Discos para descobrir em casa - 'E vamos à luta', Alcione, 1980

Discos para descobrir em casa - 'E vamos à luta', Alcione, 1980

Capa do álbum 'E vamos à luta', de Alcione

Anselmo Elias

? DISCOS PARA DESCOBRIR EM CASA – E vamos à luta, Alcione, 1980

? Cantora da noite carioca, apresentada em 1975 como "a voz do samba" em bem-sucedida ação de marketing orquestrada por Roberto Menescal no posto de diretor da gravadora Philips, a maranhense Alcione ganhou o Brasil e viveu picos de popularidade em fins dos anos 1970.

Os álbuns Alerta geral (1978) e Gostoso veneno (1979) amplificaram o canto grave da Marrom. Sexto álbum de Alcione, E vamos à luta interrompeu o fluxo crescente de sucesso da cantora.

Batizado com o nome de (grande) samba então inédito de Gonzaguinha (1945 – 1991), E vamos à luta é disco de repertório menos empático, selecionado pela própria Alcione com autonomia então inédita na discografia da artista.

Aberto por Quadro de Ismael (Carlos Dafé e Jon Lemos), espécie de festa de arromba do samba, o álbum apresentou sambalada de tom romântico, Não me fale das flores (Chico Roque e Paulinho Rezende), sem o apelo popular de hits anteriores da cantora nessa linha sentimental.

Gravado sob direção do produtor Roberto Santana, o álbum E vamos à luta surtiu pouco efeito nas paradas. Sambas como Deus lhe ajude e a mim não desampare (Vevé Calazans e Nilton Alecrim) caíram logo no esquecimento, até mesmo da cantora.

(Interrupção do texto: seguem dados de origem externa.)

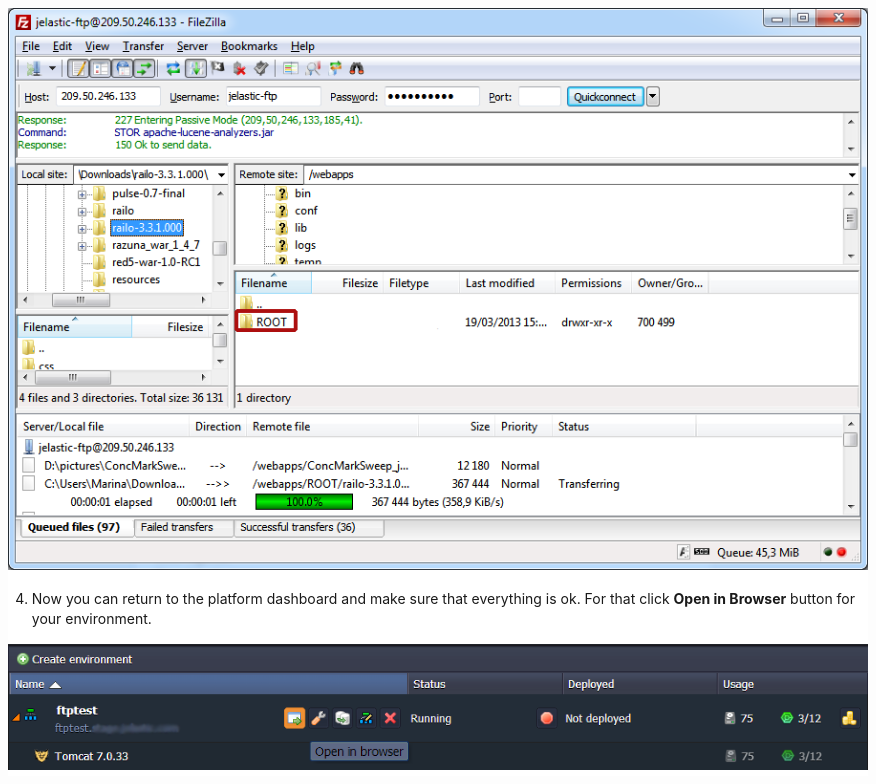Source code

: <div style={{
    display:'flex',
    justifyContent: 'center',
    margin: '0 0 1rem 0'
}}>

![Locale Dropdown](./img/FTP-FTPS%20Support/18-deploy-application-via-ftp.png)

</div>

4. Now you can return to the platform dashboard and make sure that everything is ok. For that click **Open in Browser** button for your environment.

<div style={{
    display:'flex',
    justifyContent: 'center',
    margin: '0 0 1rem 0'
}}>

![Locale Dropdown](./img/FTP-FTPS%20Support/19-open-in-browser.png)
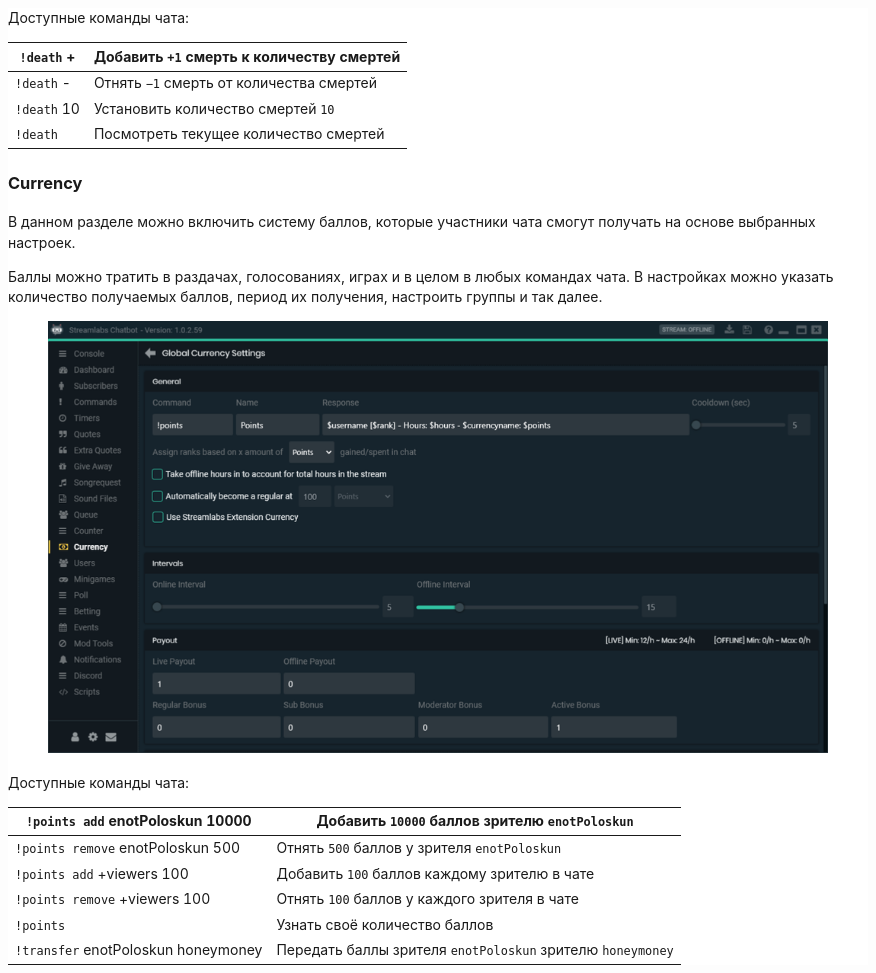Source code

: Доступные команды чата:

| `!death` +  | Добавить `+1` смерть к количеству смертей |
| ----------- | ----------------------------------------- |
| `!death` -  | Отнять `−1` смерть от количества смертей  |
| `!death` 10 | Установить количество смертей `10`        |
| `!death`    | Посмотреть текущее количество смертей     |

### Currency <a href="#currency" id="currency"></a>

В данном разделе можно включить систему баллов, которые участники чата смогут получать на основе выбранных настроек.

Баллы можно тратить в раздачах, голосованиях, играх и в целом в любых командах чата. В настройках можно указать количество получаемых баллов, период их получения, настроить группы и так далее.

<figure><img src="../../../.gitbook/assets/ustanovka-18.png" alt=""><figcaption></figcaption></figure>

Доступные команды чата:

| `!points add` enotPoloskun 10000    | Добавить `10000` баллов зрителю `enotPoloskun`             |
| ----------------------------------- | ---------------------------------------------------------- |
| `!points remove` enotPoloskun 500   | Отнять `500` баллов у зрителя `enotPoloskun`               |
| `!points add` +viewers 100          | Добавить `100` баллов каждому зрителю в чате               |
| `!points remove` +viewers 100       | Отнять `100` баллов у каждого зрителя в чате               |
| `!points`                           | Узнать своё количество баллов                              |
| `!transfer` enotPoloskun honeymoney | Передать баллы зрителя `enotPoloskun` зрителю `honeymoney` |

Contudo, havia beleza em composições como o existencialista e resignado samba-canção A ponte, letrado pelo Paulo César Pinheiro sobre melodia de Elton Medeiros (1930 – 2019), bamba que também gravou A ponte em disco de 1980.

Samba solar, Meu dia de graça (Dedé da Portela e Sérgio Fonseca, 1975) – lançado cinco antes por Leci Brandão no álbum Antes que eu volte a ser nada (1975) – ganhou registro radiante de Alcione.

Com a mesma alegria e animação, a cantora baixou no terreiro afro-baiano com Olerê camará (Paulo Debétio e Joel Menezes) e entrou na roda do pagode com a regravação de Cheguei tarde (Tião Motorista, 1969), sucesso de Jair Rodrigues (1939 – 2014).

Em tom lacrimoso, Circo sem lona (Antonio Carlos e Jocafi), samba com clima de balada, denunciou o machismo imperante nas relações conjugais com versos como "Sabe como é? / O homem tem sempre razão / E eu sou a mulher", injustificáveis nos atuais tempos feministas.

No mesmo tom choroso, Retratação (Reginaldo Bessa) – outro samba lento sobre dores de amores – sinalizou que o repertório do álbum E vamos à luta poderia ter sido escolhido com maior rigor.

Em contrapartida, a presença de Cartola (1908 – 1980) como cantor no samba-canção Eu sei – numa das últimas gravações do compositor, que morreria em 30 de novembro daquele ano de 1980 – elevou o valor do álbum E vamos à luta. Até porque Eu sei é pérola rara do rosário de Cartola, já que o samba-canção nunca foi regravado desde então.

Encerrado com Resumo (Roberto Corrêa e Sylvio Son), mediano samba-choro biográfico em que Alcione rememorou a trajetória até o estrelato com flashes do cotidiano familiar na infância, o álbum E vamos à luta acabaria sendo rapidamente esquecido.

Sem reeditar o sucesso dos anos 1970, a cantora gravou mais dois álbuns na Philips e se transferiu para a gravadora RCA, onde viveu, a partir de 1982, outra fase bem-sucedida na carreira, com ênfase em baladas românticas e com repertório pautado por maior diversidade rítmica, da cor do Brasil.

Para os primeiros seguidores da Marrom, álbuns como E vamos à luta ficaram na memória e na história como retratos perenes de tempos idos na discografia de Alcione.